Table 1. Results of methods for comparison on datasets (\(R \times S\) – real vs. synthetic; \(R \times R\) – real vs. real). The performance of the methods is described in a sentence (+++ suggest no difference in the samples, + stands for a low similarity).

5 Discussion

The real and synthetic data were compared to each other, at first univariately in Q-Q plots, which gave us some information about distributions. However, it was not possible to conclude from Fig. 1 that the synthetic images covered only a limited part of the variability as it is shown in Fig. 2(a). The PCA helped to reduce the high-dimensional feature space and therefore to visualize the important part of the variability and the position of the groups of images in a feature space. It was possible to visually assess the overlap of the ellipsoids constructed over 95% joint confidence interval representing a given group. To express this overlap numerically, the Jaccard index was suggested.

Exploring the subset of real images, the Jaccard values was never higher than 0.8. This is according to the variability given by each subset of real data and it should be kept in mind also when comparing real and synthetic data. The value of Jaccard \(J=1\) is impossible to achieve and if so, this result would refer to the overfitted simulator to the particular real dataset.

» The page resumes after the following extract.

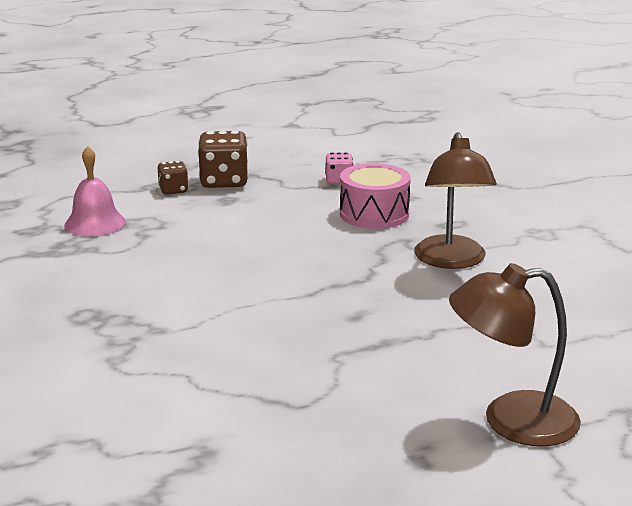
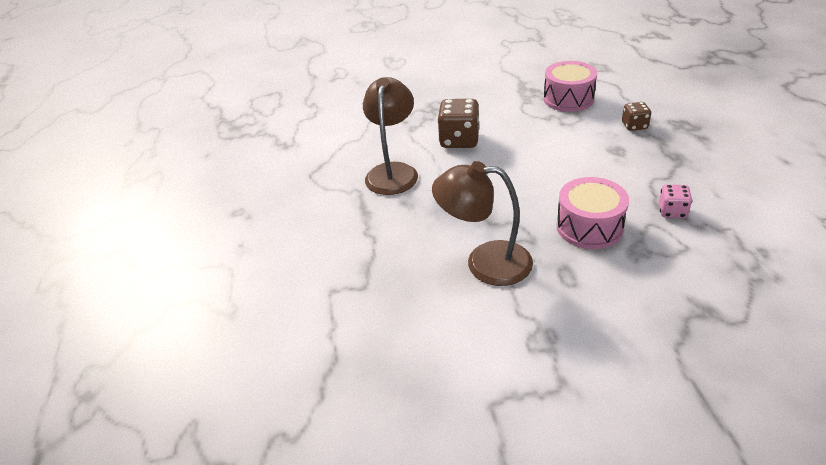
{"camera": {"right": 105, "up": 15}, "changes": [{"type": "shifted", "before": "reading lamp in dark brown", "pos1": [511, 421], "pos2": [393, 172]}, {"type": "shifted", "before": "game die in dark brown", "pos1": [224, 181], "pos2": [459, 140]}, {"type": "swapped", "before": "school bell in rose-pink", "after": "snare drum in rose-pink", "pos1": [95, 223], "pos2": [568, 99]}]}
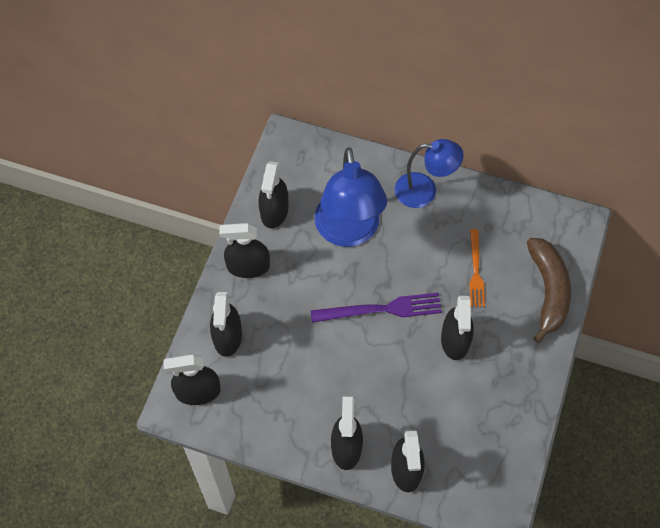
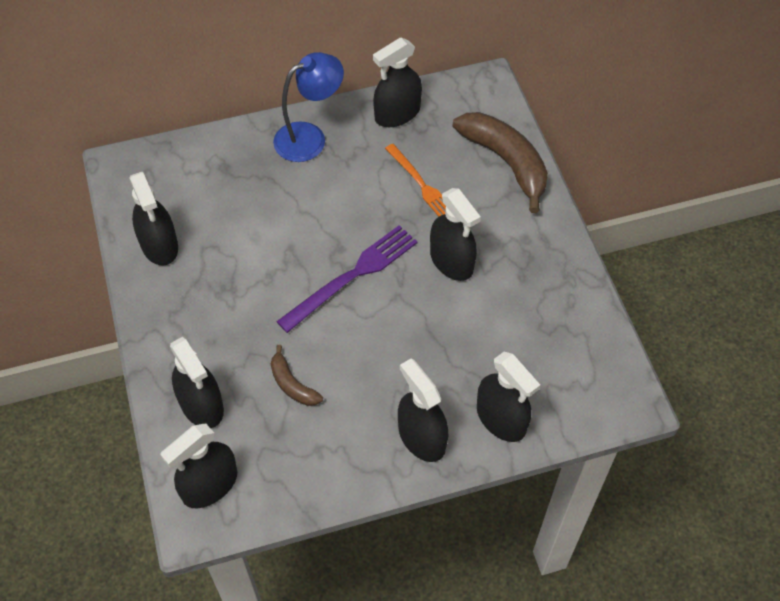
{"camera": {"right": -35, "up": -5}, "changes": [{"type": "new", "after": "banana in dark brown", "pos2": [292, 384]}, {"type": "shifted", "before": "spray cleaner in black", "pos1": [248, 266], "pos2": [397, 113]}, {"type": "gone", "before": "reading lamp in blue", "pos1": [348, 232]}]}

The low performance of the comparison of cervix data could result from evaluation of the Haralick features over the whole image consisting of many cells, in contrast to the lung cancer cells. The inner regions of single cells provide more homogeneous part of the image suitable for the evaluation.

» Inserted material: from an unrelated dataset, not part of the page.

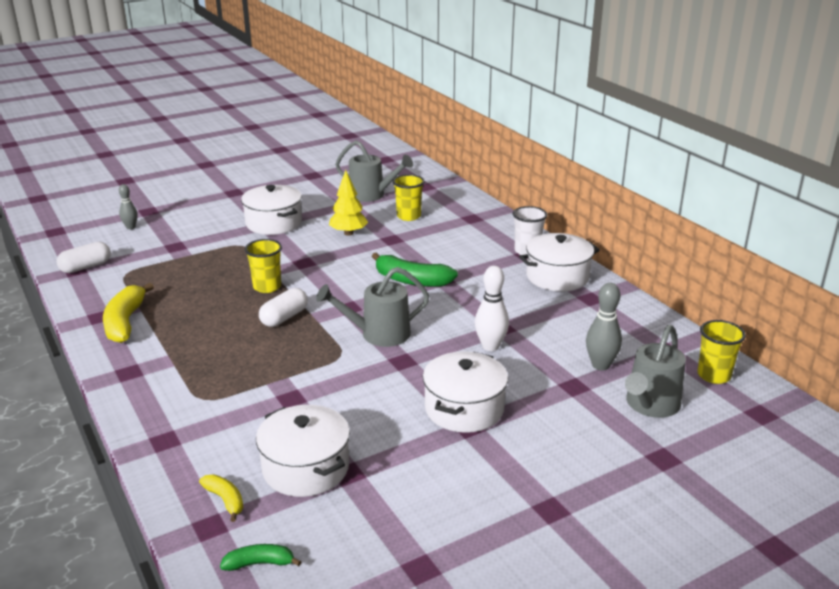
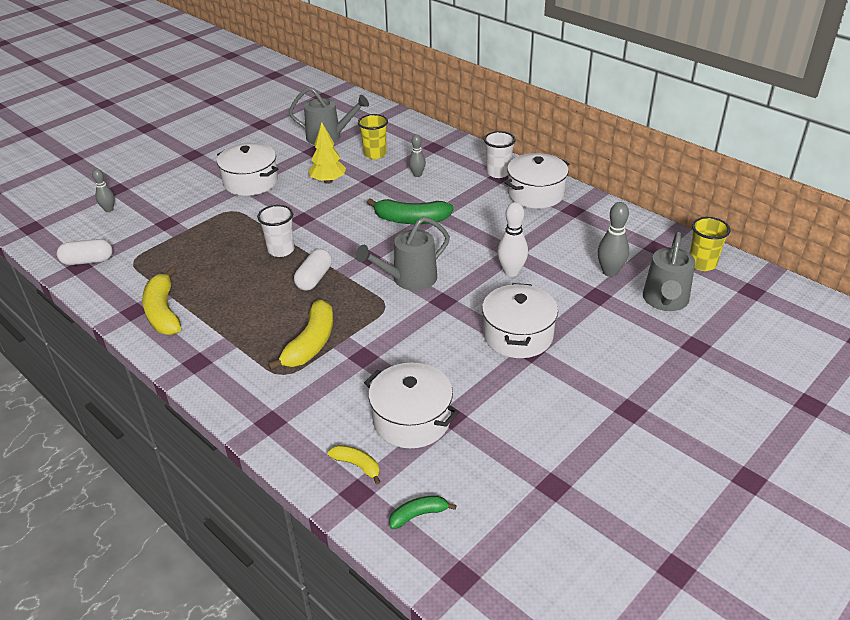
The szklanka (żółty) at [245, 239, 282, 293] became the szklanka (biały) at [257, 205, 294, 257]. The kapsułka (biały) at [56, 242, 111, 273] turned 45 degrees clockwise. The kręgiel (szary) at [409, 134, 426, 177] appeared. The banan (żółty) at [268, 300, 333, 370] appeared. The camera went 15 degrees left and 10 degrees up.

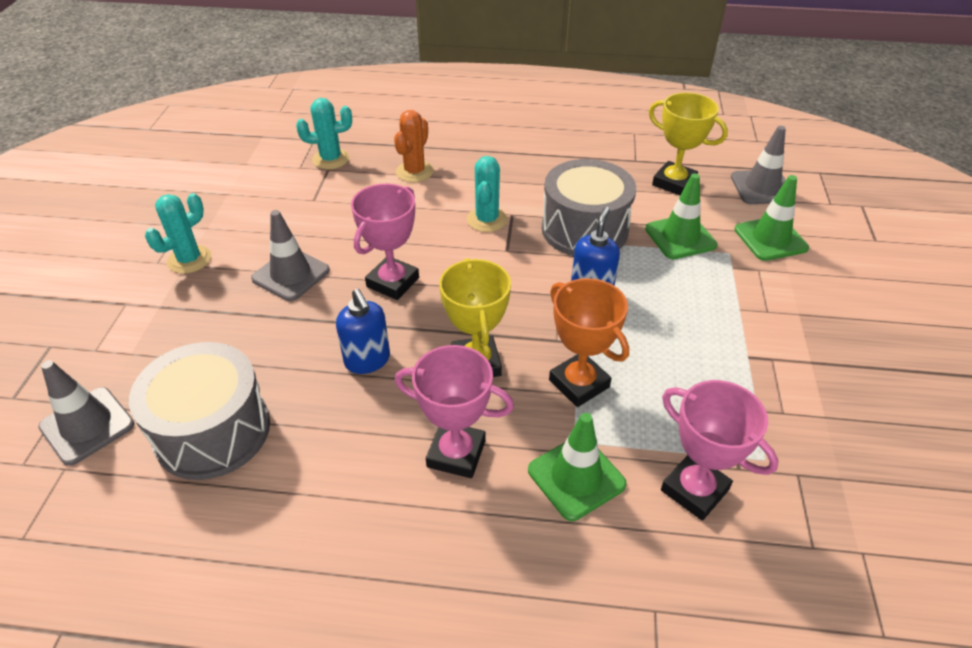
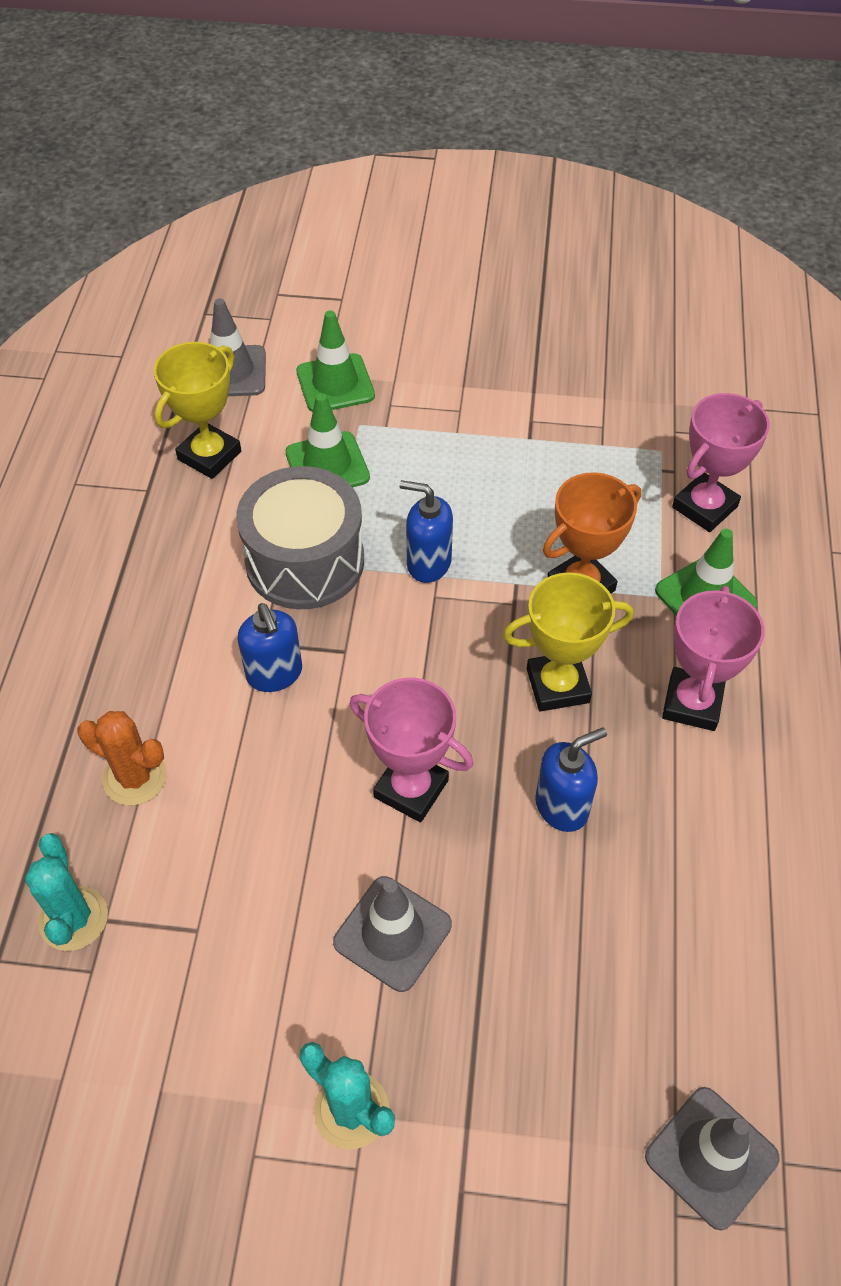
The kaktus (turkusowy) at [467, 156, 507, 232] was replaced by the dozownik mydła (niebieski) at [237, 603, 302, 692]. The bęben (szary) at [129, 342, 270, 480] disappeared. The camera went 90 degrees left and 10 degrees up.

Note that the similarity evaluation of cervix data was done only on 25+25 images. Despite the small sample size, the limitations of the synthesized variability were conspicuous.

In this paper, only the texture feature was assessed, however the PCA could be applied also to other characteristics of an image, such as shape. The descriptors are nevertheless based on some pre-processing and could be affected by the chosen method.

6 Conclusion

In the last years, the methods of cell image synthesis have been rapidly improving. However, the evaluation of the similarity of such generated data compared to real data, is still not sufficient.

This paper aimed to show new possibilities for texture comparison in (1) viewing data in context of multiple dimensions given by texture descriptors, (2) observe the mutual position of real and synthetic image data points in feature space reduced by PCA, and (3) quantitative measurement of similarity by comparing the volumes of ellipsoids enveloping given group of data in a feature space.

The described methods were applied to two datasets showing differences between groups of images. In two randomly chosen subsets of real images there was observed only a small difference between the groups with Jaccard index \({\ge }0.652\). The experiments comparing real and synthetic data showed different levels of similarity. The Jaccard indices revealed corresponding results to the visual inspection in reduced feature space and univariate statistical comparisons.

In the future work we plan to extend our method for time-lapse image data, where the texture is time varying. The vision is also to give a constructive feedback to the designer of the synthesizing algorithm in identifying, why the images differ in a chosen descriptor.